▸ **EXERCISE DETAILS**
Without the pictures, copy the entries below word for word.

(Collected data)
===

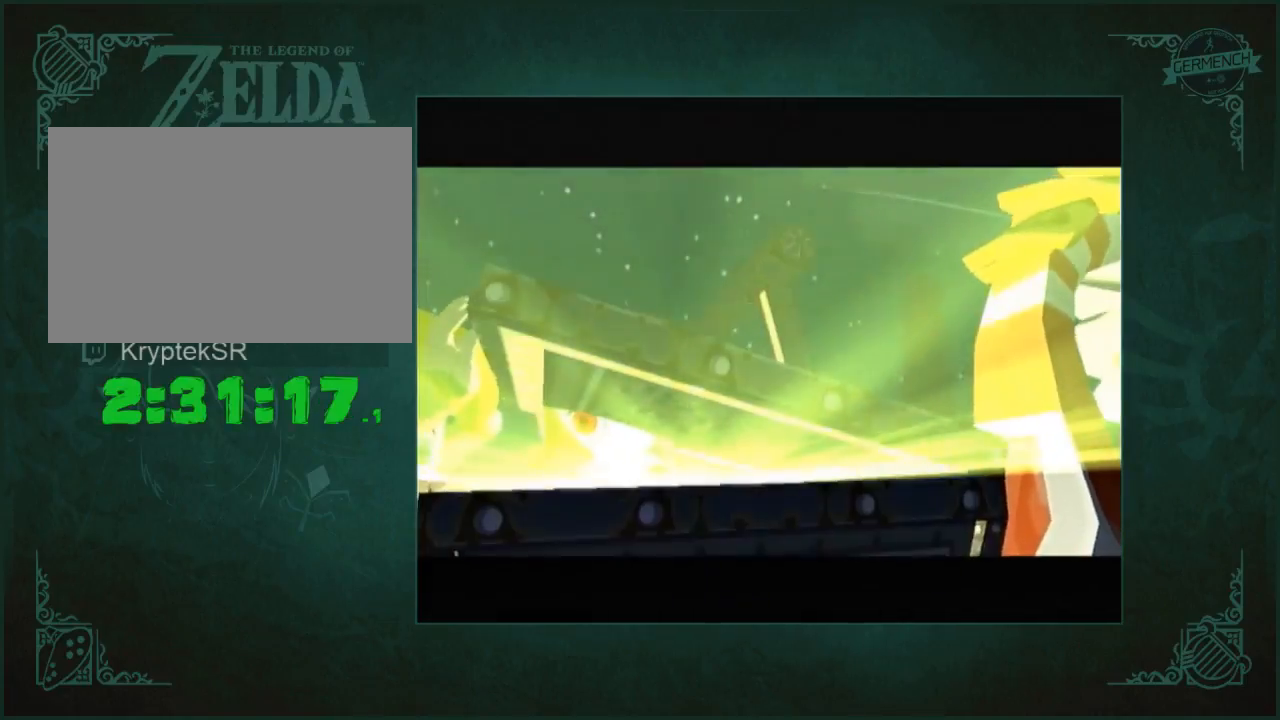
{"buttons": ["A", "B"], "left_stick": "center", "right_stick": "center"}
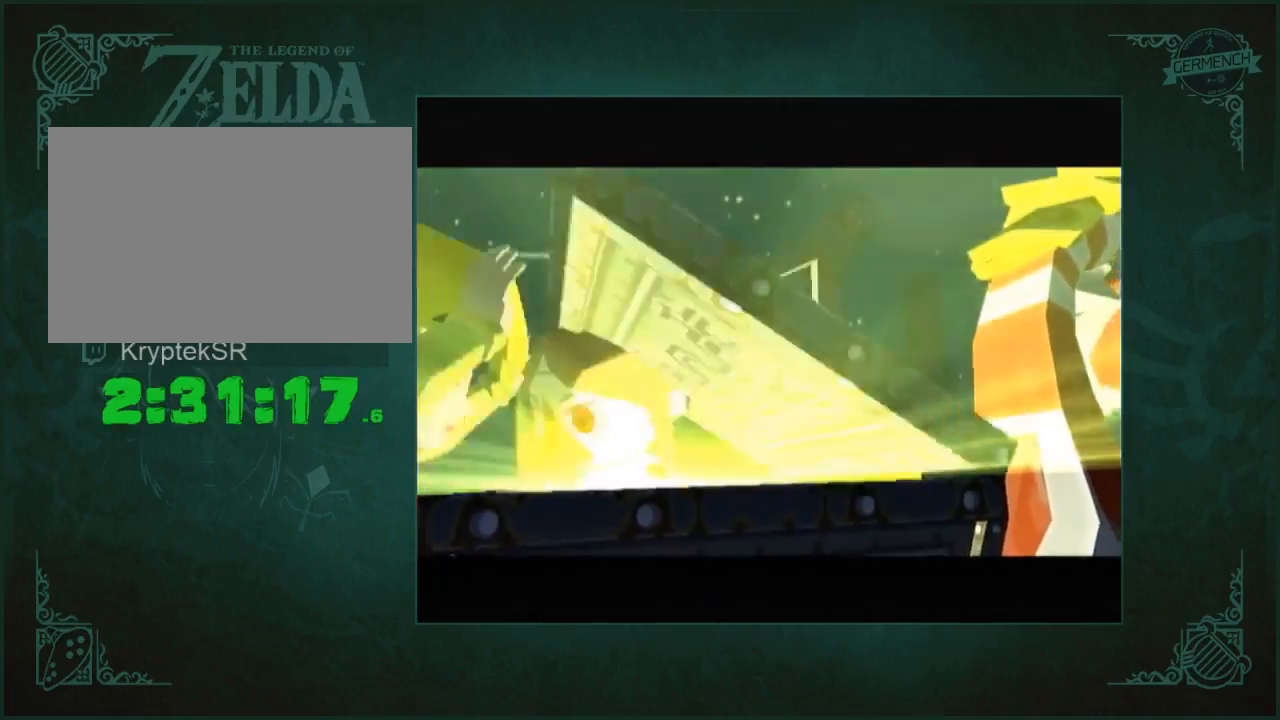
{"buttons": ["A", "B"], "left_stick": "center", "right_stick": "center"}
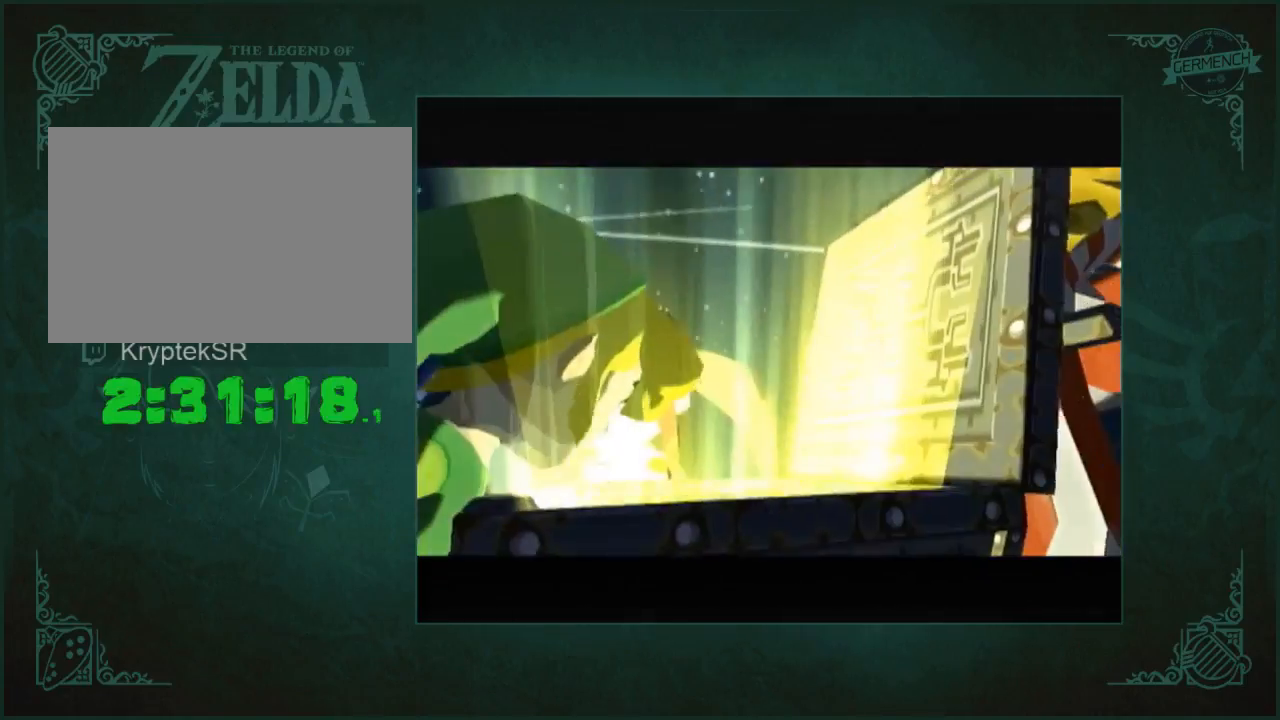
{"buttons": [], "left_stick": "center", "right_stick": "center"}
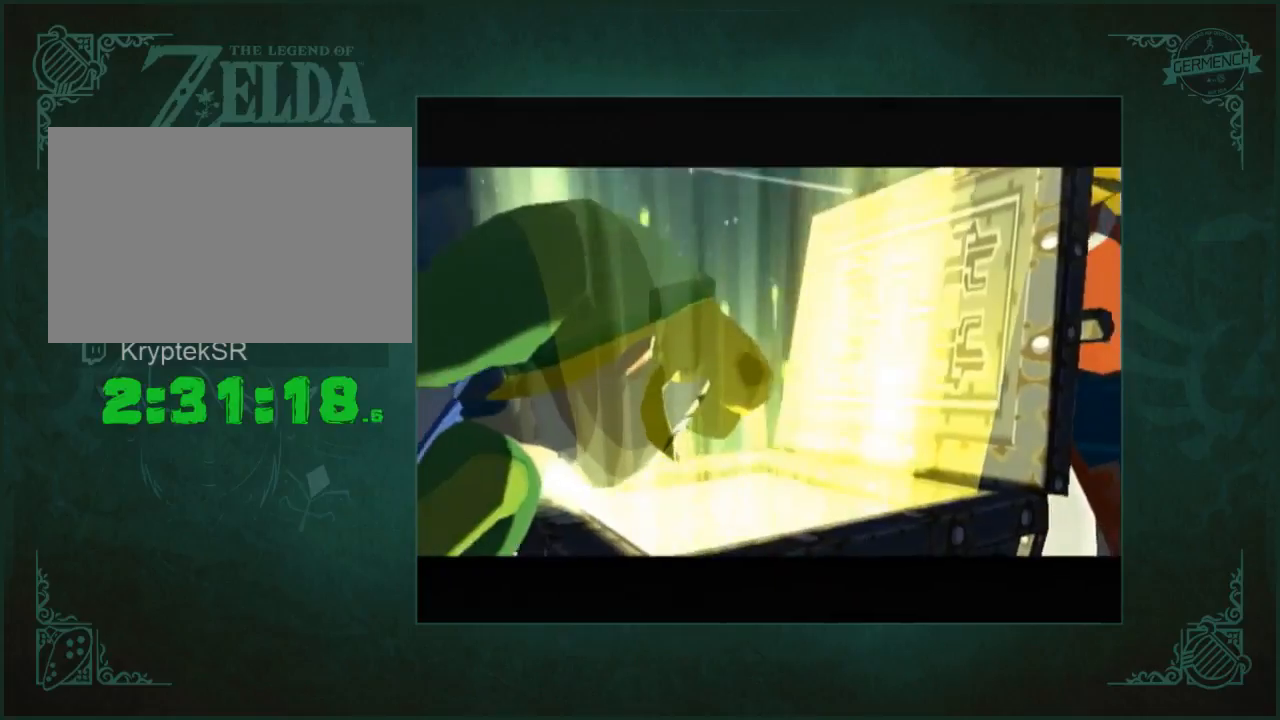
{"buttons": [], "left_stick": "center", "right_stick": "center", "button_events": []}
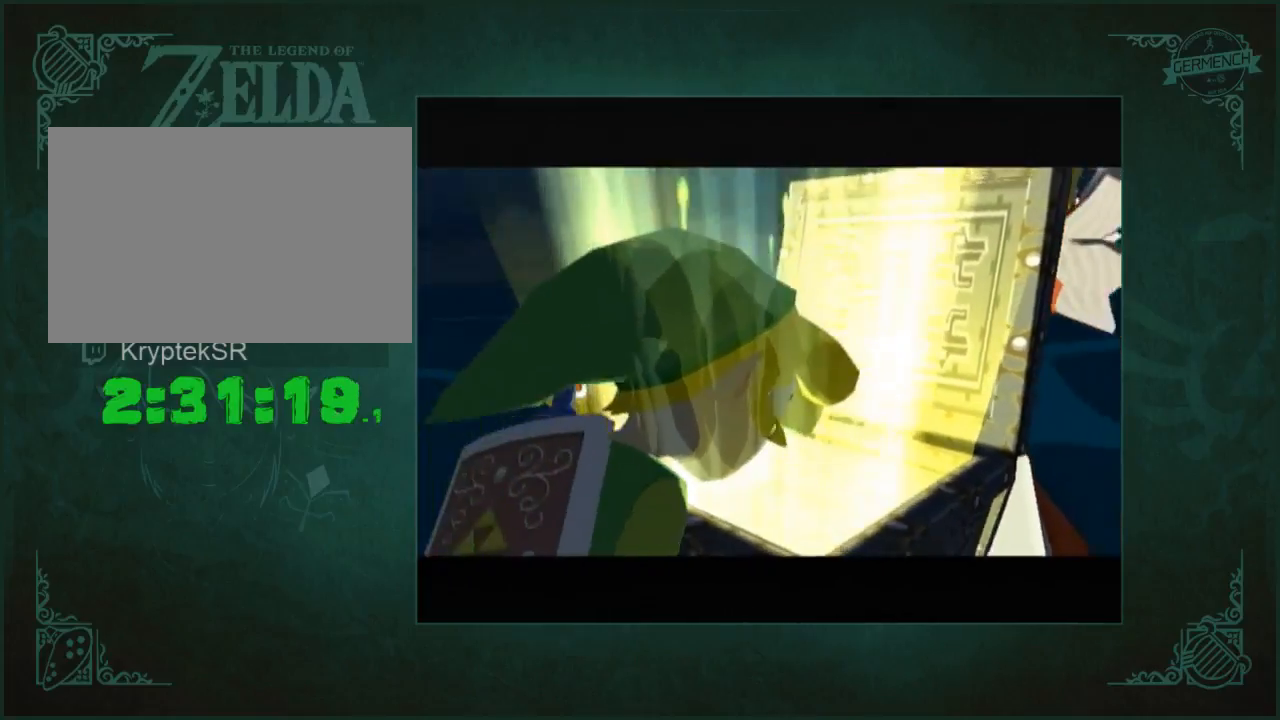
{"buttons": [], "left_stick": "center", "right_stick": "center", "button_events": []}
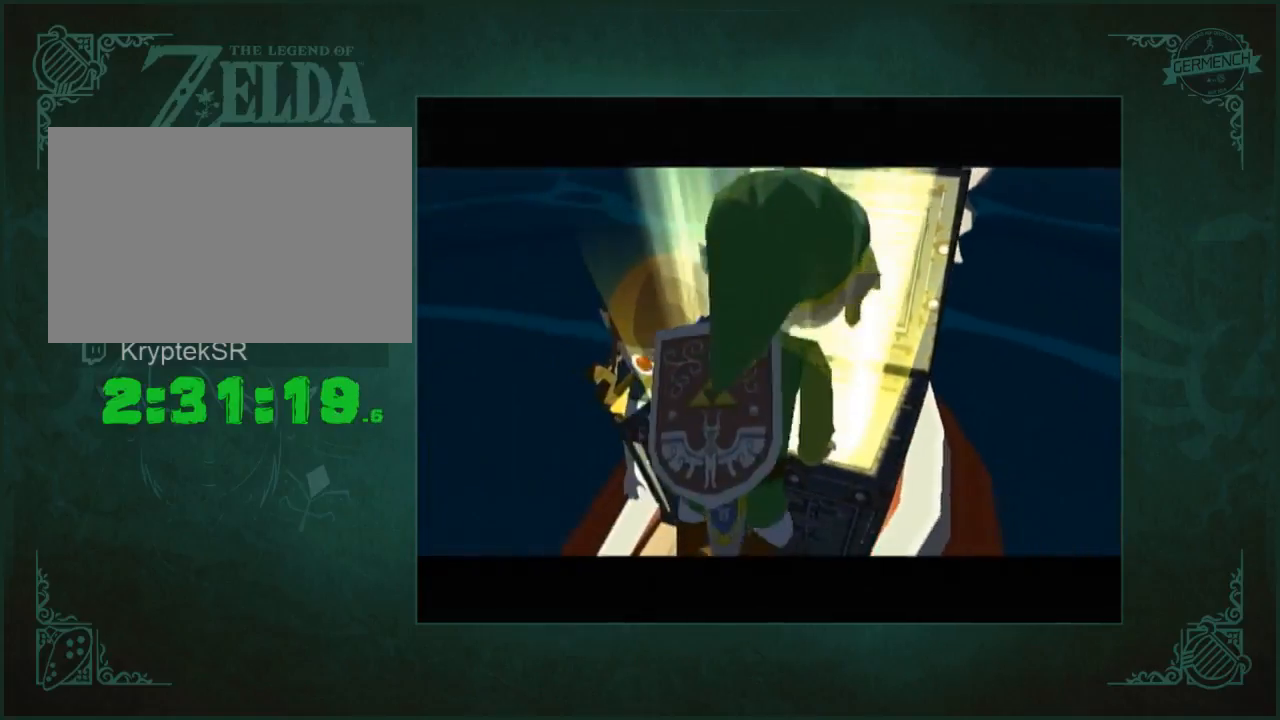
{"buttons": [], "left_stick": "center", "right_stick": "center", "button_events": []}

===

▸ **TASK SOLUTION**
{"buttons": ["A", "B"], "left_stick": "center", "right_stick": "center"}
{"buttons": ["A", "B"], "left_stick": "center", "right_stick": "center"}
{"buttons": [], "left_stick": "center", "right_stick": "center"}
{"buttons": [], "left_stick": "center", "right_stick": "center", "button_events": []}
{"buttons": [], "left_stick": "center", "right_stick": "center", "button_events": []}
{"buttons": [], "left_stick": "center", "right_stick": "center", "button_events": []}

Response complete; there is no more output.